Taubkin fights that anonymity through a regular online newsletter for schools, teacher workshops and incentive programs. Time Warner in Albany also maintains regular contact with area teachers' associations and the state education department.

He said follow-up efforts are particularly important, given the turnover among a population of teachers that is disproportionately reaching retirement age.

"We're in a competitive environment," he added. "Newspapers hold themselves up as resources. Public broadcasting networks do; Internet-service providers.

"Despite the fact that we've been around for 12 years, we're still the new kid in the town in terms of materials in the classroom," Taubkin said.

BE MORE FLEXIBLE

The Internet and the newspaper are always available. Not so Cable in the Classroom.

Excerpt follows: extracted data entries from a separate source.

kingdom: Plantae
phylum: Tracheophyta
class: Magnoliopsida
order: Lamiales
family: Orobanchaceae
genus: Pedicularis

In Bowling Green, where Parker-Bennett Elementary School is a huge fan of the program, the principal speculates that more teachers would be more receptive if shows were available on a more flexible timetable.

As it stands, teachers must tape programs when they are aired — usually only once or twice, and typically during late-night and early-morning hours when the networks can spare some airtime.

"If they don't think to tape it that night, that's a teaching moment that is lost forever,'' said Parker-Bennett principal Anna Senter. "It's an excellent teaching tool, but our teachers are required to do so much already."

Despite its large following, Cable in the Classroom can get lost in a widening world of educational resources and educational mandates.

"The teachers don't really see that they are part of Cable in the Classroom, as such,'' said Rocco Staino, library director of North Salem Middle and High School outside New York City.

Staino, a strong proponent of the cable initiative, is a gatekeeper for his school. He reads the Cable in the Classroom guide each month, forwards updates to faculty and even penned a story for a recent edition of the guide on how resource directors can make full use of the offerings. He considers this part of his job.

But in the classroom, he said, teachers are hard-pressed to take on extra tasks, even if they're the result of free gifts to learning. They face pressure to raise academic standards, he said, and that stress means there's less time to look for new tools.

"I've spent a number of years serving on educational advisory committees for WNET," the major public-TV broadcaster in New York, said Staino. "The stations discussed for years, 'How do we get teachers to use our programs?' It's the same question now.

"Teachers are doing what they have to do each day to get through. But once something is integrated into their curriculum, it is likely to stay there for a number of years."